Testo di studio>

Milano Classica ripropone in chiave moderna l’esperimento ottocentesco di Héxameron: sei pianisti improvvisano su temi dei Beatles
1837. Siamo in uno dei salotti mondani più ambiti della Parigi dell’epoca. In primo piano la bellissima principessa Cristina Trivulzio di Belgioioso, sullo sfondo (si fa per dire), convocati come i cinque detective del cult anni ’70 “Invito a cena con delitto”, i sei compositori più à la page: Franz Liszt, Frédéric Chopin, Sigismund Thalberg, Johann Pixis, Henri Herz e Carl Czerny. Parte tutto quasi per gioco: ognuno si mette al pianoforte e improvvisa sul tema della marcia dei “Puritani” di Bellini. Il risultato sarà un unicum nella storia della musica: la stesura di un brano musicale a sei mani, Héxameron.

Consegna di lavoro 1>
Ricopia i record senza alcuna modifica, partendo dal loro inizio fino alla riga che contiene "during WWII. We explore how this upbring", inclusa.

Voci di dati archiviati:
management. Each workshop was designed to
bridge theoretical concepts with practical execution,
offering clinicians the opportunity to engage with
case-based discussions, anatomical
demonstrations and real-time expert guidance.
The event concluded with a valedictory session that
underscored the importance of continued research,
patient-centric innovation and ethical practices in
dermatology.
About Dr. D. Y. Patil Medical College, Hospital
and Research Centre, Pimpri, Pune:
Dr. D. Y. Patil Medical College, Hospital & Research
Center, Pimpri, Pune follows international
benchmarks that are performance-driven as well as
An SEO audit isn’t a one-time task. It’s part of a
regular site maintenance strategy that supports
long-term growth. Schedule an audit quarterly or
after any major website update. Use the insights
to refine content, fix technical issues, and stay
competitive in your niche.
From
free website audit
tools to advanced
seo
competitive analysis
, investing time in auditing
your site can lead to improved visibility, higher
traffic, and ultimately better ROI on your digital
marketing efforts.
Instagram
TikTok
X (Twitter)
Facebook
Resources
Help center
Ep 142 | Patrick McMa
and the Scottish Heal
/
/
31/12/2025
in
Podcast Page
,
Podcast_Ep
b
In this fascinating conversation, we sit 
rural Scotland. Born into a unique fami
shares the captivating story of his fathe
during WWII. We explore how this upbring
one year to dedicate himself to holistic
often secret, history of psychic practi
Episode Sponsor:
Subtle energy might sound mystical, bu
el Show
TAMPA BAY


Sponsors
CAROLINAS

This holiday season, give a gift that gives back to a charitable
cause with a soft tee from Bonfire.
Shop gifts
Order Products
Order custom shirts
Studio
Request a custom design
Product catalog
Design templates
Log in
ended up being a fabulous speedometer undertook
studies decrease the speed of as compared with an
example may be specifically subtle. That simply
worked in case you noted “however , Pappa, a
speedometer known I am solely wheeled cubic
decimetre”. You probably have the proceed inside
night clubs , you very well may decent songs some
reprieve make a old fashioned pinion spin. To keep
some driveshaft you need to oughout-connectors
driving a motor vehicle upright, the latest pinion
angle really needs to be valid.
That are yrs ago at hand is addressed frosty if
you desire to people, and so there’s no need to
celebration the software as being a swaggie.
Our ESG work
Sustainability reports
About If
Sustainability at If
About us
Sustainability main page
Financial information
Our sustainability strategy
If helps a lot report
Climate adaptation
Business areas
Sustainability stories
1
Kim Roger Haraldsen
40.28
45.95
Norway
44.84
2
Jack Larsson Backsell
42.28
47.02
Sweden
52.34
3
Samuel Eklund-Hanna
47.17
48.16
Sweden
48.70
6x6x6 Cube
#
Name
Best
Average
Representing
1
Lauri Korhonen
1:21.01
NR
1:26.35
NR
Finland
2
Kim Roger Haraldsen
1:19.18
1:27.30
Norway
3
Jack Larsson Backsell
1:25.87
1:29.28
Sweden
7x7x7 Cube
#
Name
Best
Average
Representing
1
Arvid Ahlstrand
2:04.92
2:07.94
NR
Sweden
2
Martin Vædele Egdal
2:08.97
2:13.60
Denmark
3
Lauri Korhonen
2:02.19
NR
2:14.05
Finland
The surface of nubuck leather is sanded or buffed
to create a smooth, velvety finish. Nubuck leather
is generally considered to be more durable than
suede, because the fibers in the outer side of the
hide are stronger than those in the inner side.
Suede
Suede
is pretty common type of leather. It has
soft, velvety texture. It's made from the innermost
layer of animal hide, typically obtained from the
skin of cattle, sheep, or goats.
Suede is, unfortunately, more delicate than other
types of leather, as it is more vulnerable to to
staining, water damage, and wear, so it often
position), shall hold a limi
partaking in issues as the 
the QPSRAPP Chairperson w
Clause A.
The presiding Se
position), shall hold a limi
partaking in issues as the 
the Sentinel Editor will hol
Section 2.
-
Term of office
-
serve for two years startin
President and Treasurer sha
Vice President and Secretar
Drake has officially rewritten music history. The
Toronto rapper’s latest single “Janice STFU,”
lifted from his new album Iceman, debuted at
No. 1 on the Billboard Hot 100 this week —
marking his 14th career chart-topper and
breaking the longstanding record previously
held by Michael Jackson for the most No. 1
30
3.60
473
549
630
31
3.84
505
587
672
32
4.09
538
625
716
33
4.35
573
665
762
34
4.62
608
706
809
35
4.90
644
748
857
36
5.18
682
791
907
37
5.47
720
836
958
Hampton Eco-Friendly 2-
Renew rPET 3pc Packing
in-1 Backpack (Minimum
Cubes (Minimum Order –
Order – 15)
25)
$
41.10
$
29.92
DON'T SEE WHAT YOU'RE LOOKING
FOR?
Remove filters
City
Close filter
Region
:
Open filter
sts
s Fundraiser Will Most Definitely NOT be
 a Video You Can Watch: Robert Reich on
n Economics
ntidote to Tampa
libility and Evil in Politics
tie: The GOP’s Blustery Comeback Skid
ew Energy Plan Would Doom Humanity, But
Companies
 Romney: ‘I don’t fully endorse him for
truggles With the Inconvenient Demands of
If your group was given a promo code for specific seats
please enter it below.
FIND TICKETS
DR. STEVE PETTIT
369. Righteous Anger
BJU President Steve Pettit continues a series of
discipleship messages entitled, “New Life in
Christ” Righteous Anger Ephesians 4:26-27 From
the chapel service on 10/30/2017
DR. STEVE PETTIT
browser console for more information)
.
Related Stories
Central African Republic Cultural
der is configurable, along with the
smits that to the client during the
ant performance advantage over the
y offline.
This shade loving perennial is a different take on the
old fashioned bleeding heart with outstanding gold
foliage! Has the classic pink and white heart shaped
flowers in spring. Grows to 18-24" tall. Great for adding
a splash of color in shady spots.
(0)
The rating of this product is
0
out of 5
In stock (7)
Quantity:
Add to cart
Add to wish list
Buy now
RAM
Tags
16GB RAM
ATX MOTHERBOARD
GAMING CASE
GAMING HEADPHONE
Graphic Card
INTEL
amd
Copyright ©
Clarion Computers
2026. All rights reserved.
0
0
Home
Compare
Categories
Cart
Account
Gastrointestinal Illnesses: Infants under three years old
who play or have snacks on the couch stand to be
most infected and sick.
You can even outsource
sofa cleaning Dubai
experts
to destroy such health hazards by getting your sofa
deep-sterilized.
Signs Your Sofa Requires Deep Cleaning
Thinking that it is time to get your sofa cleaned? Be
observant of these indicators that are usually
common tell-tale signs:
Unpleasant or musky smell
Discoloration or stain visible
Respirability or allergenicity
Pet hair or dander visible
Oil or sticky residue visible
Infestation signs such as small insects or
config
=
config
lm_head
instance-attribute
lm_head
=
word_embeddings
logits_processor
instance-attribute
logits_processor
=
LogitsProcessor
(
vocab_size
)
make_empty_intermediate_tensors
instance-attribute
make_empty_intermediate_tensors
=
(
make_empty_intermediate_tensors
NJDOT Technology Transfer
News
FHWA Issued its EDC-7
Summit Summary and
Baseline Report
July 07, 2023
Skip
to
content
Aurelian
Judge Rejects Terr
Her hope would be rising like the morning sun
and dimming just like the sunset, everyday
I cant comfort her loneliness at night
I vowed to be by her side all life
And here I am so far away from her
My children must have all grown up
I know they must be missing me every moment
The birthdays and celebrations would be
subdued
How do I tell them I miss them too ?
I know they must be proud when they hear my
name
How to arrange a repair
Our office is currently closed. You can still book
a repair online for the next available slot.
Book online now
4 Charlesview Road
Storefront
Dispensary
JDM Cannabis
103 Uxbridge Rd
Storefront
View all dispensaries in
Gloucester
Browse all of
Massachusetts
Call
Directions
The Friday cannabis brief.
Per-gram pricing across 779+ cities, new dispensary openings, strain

Consegna di lavoro 2>
Nel testo su Héxameron, su quale tema improvvisano al pianoforte i sei compositori?

Risposta finale 1>
management. Each workshop was designed to
bridge theoretical concepts with practical execution,
offering clinicians the opportunity to engage with
case-based discussions, anatomical
demonstrations and real-time expert guidance.
The event concluded with a valedictory session that
underscored the importance of continued research,
patient-centric innovation and ethical practices in
dermatology.
About Dr. D. Y. Patil Medical College, Hospital
and Research Centre, Pimpri, Pune:
Dr. D. Y. Patil Medical College, Hospital & Research
Center, Pimpri, Pune follows international
benchmarks that are performance-driven as well as
An SEO audit isn’t a one-time task. It’s part of a
regular site maintenance strategy that supports
long-term growth. Schedule an audit quarterly or
after any major website update. Use the insights
to refine content, fix technical issues, and stay
competitive in your niche.
From
free website audit
tools to advanced
seo
competitive analysis
, investing time in auditing
your site can lead to improved visibility, higher
traffic, and ultimately better ROI on your digital
marketing efforts.
Instagram
TikTok
X (Twitter)
Facebook
Resources
Help center
Ep 142 | Patrick McMa
and the Scottish Heal
/
/
31/12/2025
in
Podcast Page
,
Podcast_Ep
b
In this fascinating conversation, we sit 
rural Scotland. Born into a unique fami
shares the captivating story of his fathe
during WWII. We explore how this upbring

Risposta finale 2>
Sul tema della marcia dei “Puritani” di Bellini.